Рак лечится Любовью - страница 11



Наша комната самая крайняя и самая холодная. Сырые дрова не горят, а преют. Вода в колодце всегда ледяная. А в моей голове одна и та же мысль: мне снова не повезло. Не повезло. И выхода нет.

Вовчик не вылезал из простуд, а потом пришёл бронхит, вслед за ним – пневмония. Поселковая больничка стала нашим вторым домом. Моё сердце стало давать сбои.

– Это всё – от нервов. Переживаешь слишком много, – успокаивал единственный поселковый уставший доктор с грустными глазами.

Пялясь в потолок, напряженно искала выход. Ведь он должен быть!

И когда нас пришёл навестить мой начальник, стала его просить о помощи. Ведь если так пойдёт, я просто не смогу работать, а сынишка может не справиться и уйти…

Прямо с больницы мы переехали в общежитие. Это была огромная радость. Просторная тёплая комната, прямо на полу можно играть; большое окно выходит прямо на привокзальную площадь, где всегда происходит что-то интересное. Удобства: душ, умывальник и туалет на первом этаже, не на улице!


Мы с сынишкой


Вовчика пришлось отдать в круглосуточные ясельки: ночные дежурства вынудили.

А через некоторое время комендант общежития сообщила, что нас могут выселить, т.к. ожидается приезд большого количества командировочных.

Грустно размышляя над своей невезучестью, я поднималась по полутёмному коридору в свою комнату. И вдруг прямо носом воткнулась в чью-то большую и крепкую грудь. От неожиданности я вскрикнула, пальцы сами собой разжались, и прямо на пол с жутким грохотом посыпалась вымытая посуда.

– Тихенько, дивчинка, тихенько, – услышала приятный низкий голос и, подняв голову, увидела пронзительно голубые искристые глаза. Даже в полумраке они излучали какой-то особый свет.

– Давай-ка подмогну, – продолжал обладатель удивительного голоса.

И наклоняясь, мы вместе стали собирать черепки разбитой посуды. Получилась внушительная горка из бывших чашек и тарелок.

– Я сам вынесу, а ты ложки-вилки подбери, их стоит опять помыть, – сказал незнакомец, и мы вместе двинулись назад, к кухне. Справились мы быстро: черепки полетели в ведро, вилки-ложки помылись под краном.

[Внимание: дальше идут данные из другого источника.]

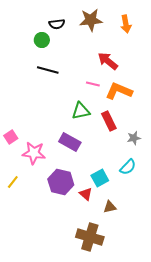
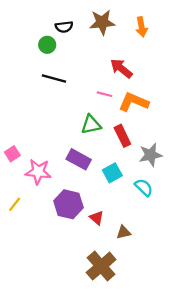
gray star: (134, 138) -> (150, 155), size x1.5
cyan semicircle: (128, 167) -> (144, 187), turned -90
cyan square: (100, 178) -> (112, 173), moved
brown cross: (90, 237) -> (101, 266), turned 32

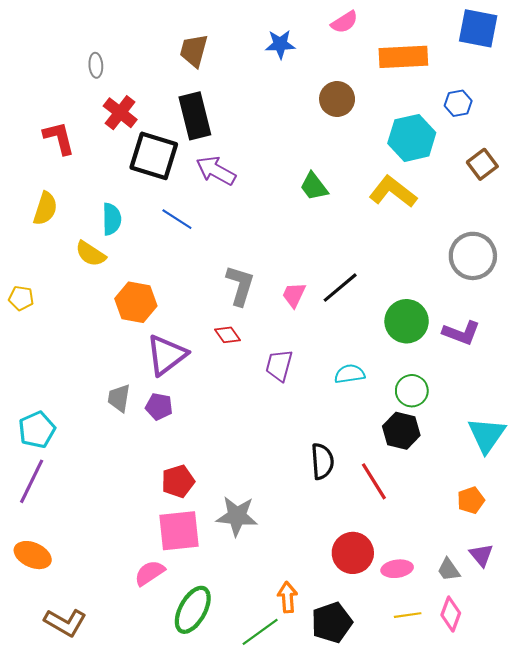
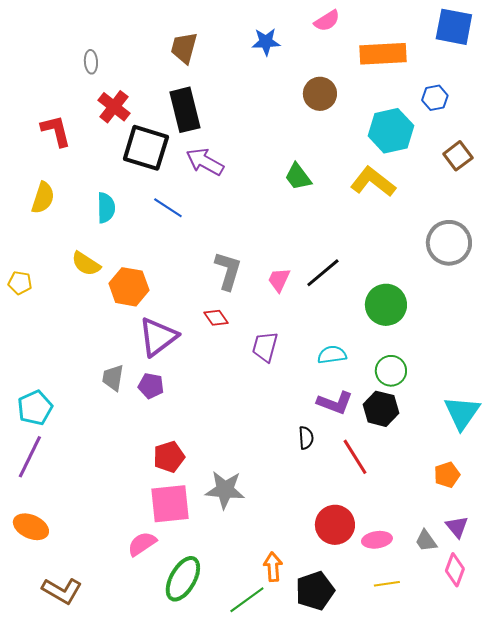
yellow semicircle: (91, 254) -> (86, 264), moved
purple L-shape: (461, 333) -> (335, 403), moved
black semicircle: (322, 461) -> (306, 438), size x0.7
pink diamond: (451, 614) -> (455, 570), moved

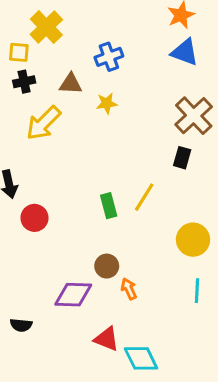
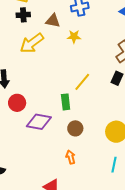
yellow line: (144, 197) -> (82, 82), moved
brown circle: (107, 266) -> (75, 128), moved
purple diamond: (73, 295) -> (39, 122), moved

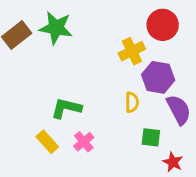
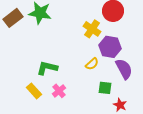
yellow cross: (132, 51) -> (92, 29), turned -30
yellow semicircle: (132, 102) -> (92, 64), turned 48

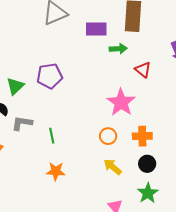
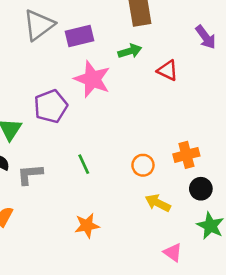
purple rectangle: (96, 29) -> (79, 36), moved
pink star: (121, 102) -> (92, 79), moved
green line: (52, 136) -> (84, 164), moved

– А теперь пойдём ко мне, – продолжал незнакомец.

Поймав мой вопросительный, немного испуганный взгляд, засмеялся:

– Не бойся, приставать не буду. Поделюсь с тобой посудой, ты ведь свою из-за меня разгрохала.

Его комната была небольшая, с двумя кроватями и столом. На столе – телефон, какие-то бумаги, записная книжка. Над столом – полки с посудой. В углу – шкаф.

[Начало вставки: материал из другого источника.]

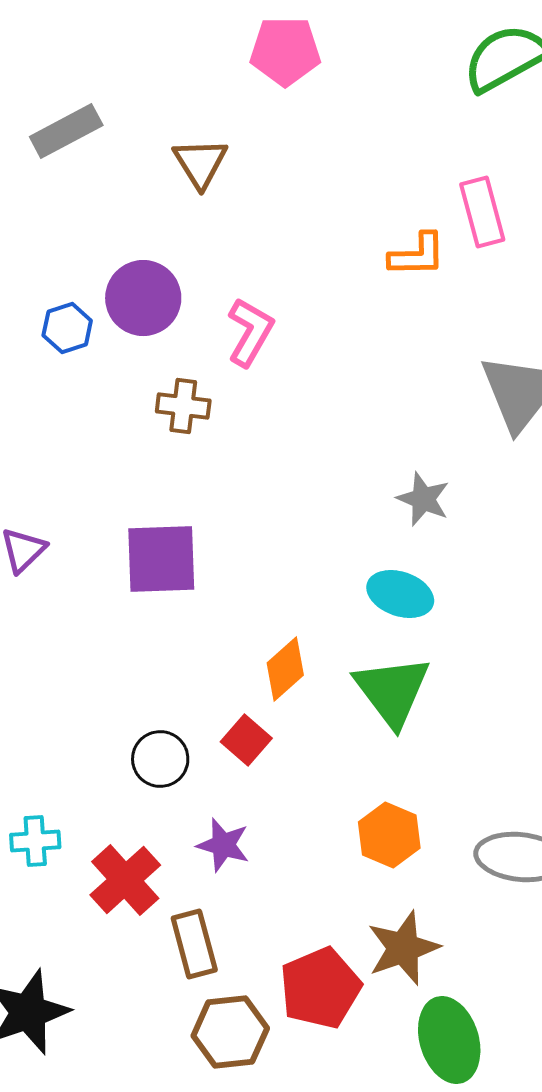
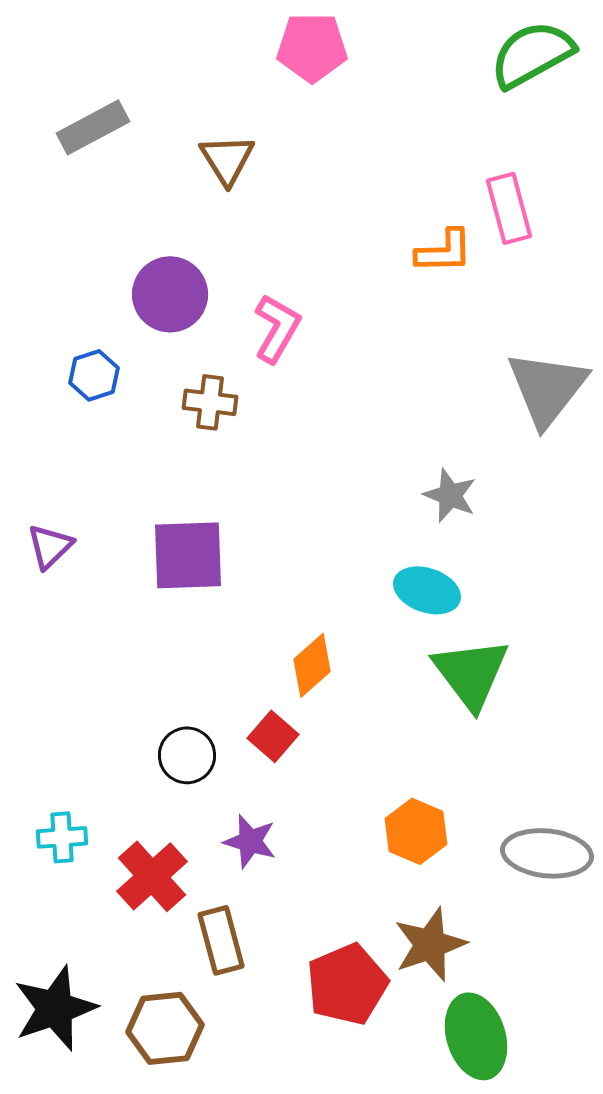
blue hexagon: (67, 328) -> (94, 375), moved
green triangle: (392, 691) -> (471, 673), moved
brown hexagon: (230, 1032) -> (165, 1028), moved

По-хозяйски горочкой сложил тарелки, мне вручил чашки.

– Сгодится?

Я молча кивнула головой.

– Вот и ладно. Понесли посуду к тебе. Чаем-то напоишь? – спросил мужчина.

Я опять молча кивнула.

И уже сидя за столом напротив друг друга, я смогла его как следует рассмотреть.

Красивое, уже немолодое, породистое лицо, широкие брови, красиво очерченные губы, несколько большеватый нос, и в довершении всего, копна полуседых, слегка вьющихся волос. Едва заметные морщины, идущие вниз от крыльев носа, придавали лицу очень мужественное выражение. Живые и по-мальчишески озорные глаза пытливо смотрели на меня.


Алексей Демьянович


– Меня Алексей Демьянович зовут, – сказал он.

– А я – Люба, – представилась я.

– Люба, Любушка, Любаша, – проговорил он. – Славное имя и редкое, ко многому обязывающее. Родители назвали?

– Нет, брат. Мама Ольгой хотела назвать, а брат условие поставил: или Любкой или он меня, как лягушку, за ножку с балкона выкинет. У всех его друзей были братья, и он братика ждал, а родилась, как говорил брат, девуха. В свои семь лет он любил девочку Любу, вот и настоял, чтоб и меня так назвали. Вот такая история с моим именем.